Tuesday, July 10, 2012

The only thing worse than an awful landlord is the very worst landlord

Lucy Sanchez is 66, and at that age she deserves to use the toilet in her own bathroom without bringing an umbrella with her. But such is life for the residents of the Bronx's Mt. Eden building, which is owned by College Management, the certified worst landlord in New York City.

"I spent three years sitting on the toilet with an umbrella," Sanchez told The New York Daily News. The leaking ceiling in her bathroom got so bad that the tenant ended up shelling out the cash to fix it herself.

This is not the worst of the horrors haunting Mt. Eden or either of its two neighboring buildings on College Ave. There are rats hellbent on getting into refrigerators, a permanent infestation of cockroaches, toxic lead paint, a lack of fire detectors, collapsed ceilings and a case of chronic asthma from the building's dust (that toxic paint is peeling) for 57-year-old Minarda Pimental.

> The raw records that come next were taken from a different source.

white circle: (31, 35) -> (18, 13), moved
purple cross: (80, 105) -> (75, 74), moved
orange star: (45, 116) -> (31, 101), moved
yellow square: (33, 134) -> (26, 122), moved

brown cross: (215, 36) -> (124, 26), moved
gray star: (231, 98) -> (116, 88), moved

But the residents have risen up in their defense, suing College Management through the Bronx Housing Court. Just as importantly, College Management has been brought out into the open on Public Advocate Bill de Blasio's list of the city's very worst landlords. Its position? Number one out of 330 offenders in over 360 buildings.

"It takes years of neglect for a building to deteriorate to the point where it ends up on our Watch List," de Blasio told CBS New York. "But with enough public pressure and strong tenant organizing, we can turn these buildings around and make life better for thousands of New Yorkers."

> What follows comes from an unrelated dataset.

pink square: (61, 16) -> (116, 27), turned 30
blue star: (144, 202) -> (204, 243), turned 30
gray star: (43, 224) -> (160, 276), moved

If it takes years of neglect to end up on the Watch List, College Management must have been doing double duty. A quick stroll through the three notorious College Management properties in the Bronx would reveal over 700 housing code violations, so with any luck these tenants will be living in actual comfort before long. If there's one lady who deserves to enjoy a nice bathroom vanity without worrying about rain, it's Lucy Sanchez.

Health and housing violations can be a serious matter, so if you feel that your rented home isn't fit for occupation - a good sign is carrying an umbrella inside - seek out your landlord, and if they won't listen to reason, get involved with a local tenants' rights organization.